Auteur de courts métrages expérimentaux dès 1963 et de documentaires originaux sur le jazz, le sport ou les nouveaux comportements sociaux, il est consacré dans les années 1970 comme un documentariste élégant échappant à toute classification avec notamment la Vie au Danemark (Livet i Danmark, 1971), où les personnages filmés se mettent en scène eux-mêmes, et 66 Scener fra Amerika (1981), film dans lequel le rapport entre les mots et l'image n'est pas sans évoquer un Chris Marker. Il réalise d'originales fictions : le Bien et le Mal (Det gode og det onde, 1975, primé dans plusieurs festivals ouverts au cinéma expérimental), Notes sur l'amour (Notater om kaerligheden, 1989) et Haïti Express (Udenrigs korrespondenten, 1982).

Il n'abandonne pas les techniques plus traditionnelles en réalisant des reportages sportifs comme : Un dimanche en enfer (En forar sdag i Helvede, 1976), sur une course cycliste filmée avec vingt-sept caméras. Mais ses documentaires deviennent plus personnels ; ils sont parfois déterminés uniquement par le montage ou le collage, et dépourvus de commentaire. C'est le cas de Det legende menneske (Moments of play, 1986), diffusé dans de nombreux pays. Avec Notebook from China (1986), sorte de ciné-journal, sa méthode s'apparente à celle de Johan Van der Keuken. Ses productions se raréfient dans les années 90, avec seulement trois titres en dix ans, dont Haïti – Uden titel (Haïti – sans titre, 1996), cahier de son retour dans l'île où il avait tourné en 1982.

LETHEM (Roland)

cinéaste belge (Bruxelles 1942).

Grand amateur d'érotisme et de science-fiction – il collabore à la revue Midi-Minuit fantastique et à des ouvrages sur ces thèmes –, Lethem passe à la réalisation en 1964 avec le court métrage Double Insomnie. Rapidement, son goût de la provocation, doublé d'une esthétique baroque et surréalisante, l'impose comme le plus iconoclaste des court-métragistes belges, proche en cela du courant underground international.
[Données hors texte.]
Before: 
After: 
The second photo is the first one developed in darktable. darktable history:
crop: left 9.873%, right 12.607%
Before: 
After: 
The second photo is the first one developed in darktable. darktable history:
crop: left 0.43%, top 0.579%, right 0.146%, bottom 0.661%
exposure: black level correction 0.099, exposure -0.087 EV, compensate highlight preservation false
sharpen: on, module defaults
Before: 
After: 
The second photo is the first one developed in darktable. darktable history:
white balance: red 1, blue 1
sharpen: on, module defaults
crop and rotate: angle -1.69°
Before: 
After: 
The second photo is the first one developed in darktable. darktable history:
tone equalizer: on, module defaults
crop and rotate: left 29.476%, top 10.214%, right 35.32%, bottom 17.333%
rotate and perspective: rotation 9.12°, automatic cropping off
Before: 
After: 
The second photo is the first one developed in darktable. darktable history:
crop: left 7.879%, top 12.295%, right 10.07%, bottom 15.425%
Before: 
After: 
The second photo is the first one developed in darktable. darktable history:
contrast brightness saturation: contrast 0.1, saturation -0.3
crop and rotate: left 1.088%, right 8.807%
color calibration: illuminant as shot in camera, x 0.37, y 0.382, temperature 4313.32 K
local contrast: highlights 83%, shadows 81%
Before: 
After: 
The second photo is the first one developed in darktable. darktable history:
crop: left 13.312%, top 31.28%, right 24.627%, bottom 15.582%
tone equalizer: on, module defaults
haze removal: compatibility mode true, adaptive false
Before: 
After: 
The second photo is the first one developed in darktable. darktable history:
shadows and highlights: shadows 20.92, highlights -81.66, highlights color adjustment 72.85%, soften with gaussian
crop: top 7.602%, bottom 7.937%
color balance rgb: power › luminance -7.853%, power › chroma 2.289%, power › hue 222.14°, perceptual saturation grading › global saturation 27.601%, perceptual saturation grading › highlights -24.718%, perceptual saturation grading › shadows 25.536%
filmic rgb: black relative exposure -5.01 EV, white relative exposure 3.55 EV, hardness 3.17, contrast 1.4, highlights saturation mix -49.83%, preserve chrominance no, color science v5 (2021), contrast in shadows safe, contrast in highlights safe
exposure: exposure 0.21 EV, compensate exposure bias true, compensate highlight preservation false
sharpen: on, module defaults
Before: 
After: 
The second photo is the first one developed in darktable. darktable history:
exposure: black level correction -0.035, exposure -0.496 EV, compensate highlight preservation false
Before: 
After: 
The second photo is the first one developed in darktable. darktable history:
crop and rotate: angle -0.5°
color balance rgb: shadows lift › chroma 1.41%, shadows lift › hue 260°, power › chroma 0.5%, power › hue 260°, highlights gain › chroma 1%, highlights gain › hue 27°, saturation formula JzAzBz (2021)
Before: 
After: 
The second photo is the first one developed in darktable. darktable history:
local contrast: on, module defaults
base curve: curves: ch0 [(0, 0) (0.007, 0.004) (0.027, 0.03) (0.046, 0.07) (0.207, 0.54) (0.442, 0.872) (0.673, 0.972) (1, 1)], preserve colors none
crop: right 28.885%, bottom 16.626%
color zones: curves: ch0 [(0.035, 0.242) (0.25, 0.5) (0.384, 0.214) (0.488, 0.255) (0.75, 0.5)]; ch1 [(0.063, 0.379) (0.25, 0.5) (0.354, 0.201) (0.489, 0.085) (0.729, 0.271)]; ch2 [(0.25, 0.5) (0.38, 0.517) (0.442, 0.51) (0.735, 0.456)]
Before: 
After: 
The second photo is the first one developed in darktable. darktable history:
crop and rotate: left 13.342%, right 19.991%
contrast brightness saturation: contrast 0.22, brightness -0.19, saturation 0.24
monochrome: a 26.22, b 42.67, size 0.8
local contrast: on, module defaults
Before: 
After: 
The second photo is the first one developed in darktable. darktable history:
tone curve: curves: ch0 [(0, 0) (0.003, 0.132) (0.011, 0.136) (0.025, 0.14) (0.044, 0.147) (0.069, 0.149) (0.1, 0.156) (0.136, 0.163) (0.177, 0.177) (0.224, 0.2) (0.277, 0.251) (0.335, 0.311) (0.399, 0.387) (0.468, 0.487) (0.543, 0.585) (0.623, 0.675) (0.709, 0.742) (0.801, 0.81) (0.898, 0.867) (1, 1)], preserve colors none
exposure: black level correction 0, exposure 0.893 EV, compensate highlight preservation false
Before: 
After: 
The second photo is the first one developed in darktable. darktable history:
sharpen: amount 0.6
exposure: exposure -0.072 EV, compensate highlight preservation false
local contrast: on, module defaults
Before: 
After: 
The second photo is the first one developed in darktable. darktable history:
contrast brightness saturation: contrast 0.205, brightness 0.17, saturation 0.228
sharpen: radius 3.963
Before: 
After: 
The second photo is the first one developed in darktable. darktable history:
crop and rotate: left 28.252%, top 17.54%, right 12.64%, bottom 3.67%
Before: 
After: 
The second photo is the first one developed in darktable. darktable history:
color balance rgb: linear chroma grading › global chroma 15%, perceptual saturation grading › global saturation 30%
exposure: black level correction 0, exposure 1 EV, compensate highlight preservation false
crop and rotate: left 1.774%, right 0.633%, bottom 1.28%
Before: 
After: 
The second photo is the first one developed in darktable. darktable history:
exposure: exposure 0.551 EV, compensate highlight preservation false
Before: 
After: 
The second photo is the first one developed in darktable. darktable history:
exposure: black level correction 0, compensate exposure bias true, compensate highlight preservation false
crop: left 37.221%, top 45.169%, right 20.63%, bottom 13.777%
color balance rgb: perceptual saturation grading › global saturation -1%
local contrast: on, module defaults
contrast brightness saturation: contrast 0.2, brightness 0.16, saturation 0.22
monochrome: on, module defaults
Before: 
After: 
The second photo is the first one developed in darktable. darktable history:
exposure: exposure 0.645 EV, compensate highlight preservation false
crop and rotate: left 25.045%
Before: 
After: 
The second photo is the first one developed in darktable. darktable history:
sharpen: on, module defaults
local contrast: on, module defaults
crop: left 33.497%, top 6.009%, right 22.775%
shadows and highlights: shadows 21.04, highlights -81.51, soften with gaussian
En 1971, l'auteur réunit ses principales œuvres sous le titre évocateur de Cinq Éjaculations dans le système. En effet, la Ballade des amants maudits (1967), les Souffrances d'un œuf meurtri (1967), la Fée sanguinaire (1968), le Sexe enragé (1969) et le Vampire de la cinémathèque (1970) font le point sur les obsessions asociales et le penchant pour la parodie du cinéaste. Lethem aborde le long métrage avec Bande de cons (1970) et l'Imagination au pouvoir, le saigneur est avec nous (1974) ; ce film nous vaut d'étonnantes séquences au banc-titre. Le Dernier Chant de Marilyn (1979) allie projet expérimental et spiritisme. En 1983, Lethem mène à terme un long métrage consacré à une voyante : la Saga de Madiana puis, en 1989, Hotel Party.

LETO (Marco)

cinéaste italien (Rome 1931).

Après une activité de critique cinématographique, il travaille comme assistant de Franco Rossi et de Vancini et collabore à plusieurs scénarios. Il débute comme réalisateur à la télévision, où il dirige de nombreux feuilletons historiques et romanesques. Son premier film pour le cinéma, La villeggiatura (id., 1973), drame psychologique axé sur le conflit entre un intellectuel antifasciste et le gardien qui le surveille pendant sa relégation, obtient un succès international et relance en Italie les thèmes de la Résistance. Son deuxième film est moins réussi, Al piacere di rivederla (1976), comédie policière d'après un roman de Paolo Levi. Il réalise ensuite plusieurs films pour la télévision.

LETTRISME.

Mouvement fondé par Isidore Isou en 1945 à Paris. D'abord voué à la poésie sonore, il renouvelle en 1951-52 le cinéma expérimental français et anticipe parfois sur les réalisations du cinéma expérimental international. Pour Isou et ses amis, le cinéma, comme tout art, passe par deux phases : amplique, où il se développe, et ciselante, où il réfléchit sur ses moyens et se dépouille jusqu'à l'autodestruction. Ciselants sont les films lettristes : de la non-synchronisation de la bande images et de la bande sonore (Traité de bave et d'éternité d'Isou, 1951) ou de l'intervention directe à la peinture sur la pellicule impressionnée (dans les films de Maurice Lemaître), ils vont vers la réduction ad minimum de l'image (l'Anticoncept de Gil Wolman, 1952 ; Hurlements en faveur de Sade de Guy-Ernest Debord, id.), jusqu'à sa disparition totale (Tambours du Jugement premier de François Dufrêne, id.), au profit de riches bandes sonores. En même temps, tout en incorporant l'écran et la salle à l'œuvre (le « syncinéma » de Lemaître), ils font de plus en plus place à un cinéma imaginaire, à la charge du spectateur et variant à chaque séance (films « infinitésimaux et super-temporels » d'Isou, Lemaître ou Roland Sabatier). À côté de ce cinéma « conceptuel » avant qu'il n'en soit encore question, des lettristes font des films plus figuratifs : Gabriel Pomerand ou Jean-Louis Brau en 1952 ; Marc'O ; Pierre Jouvet (Théophanie, 1977).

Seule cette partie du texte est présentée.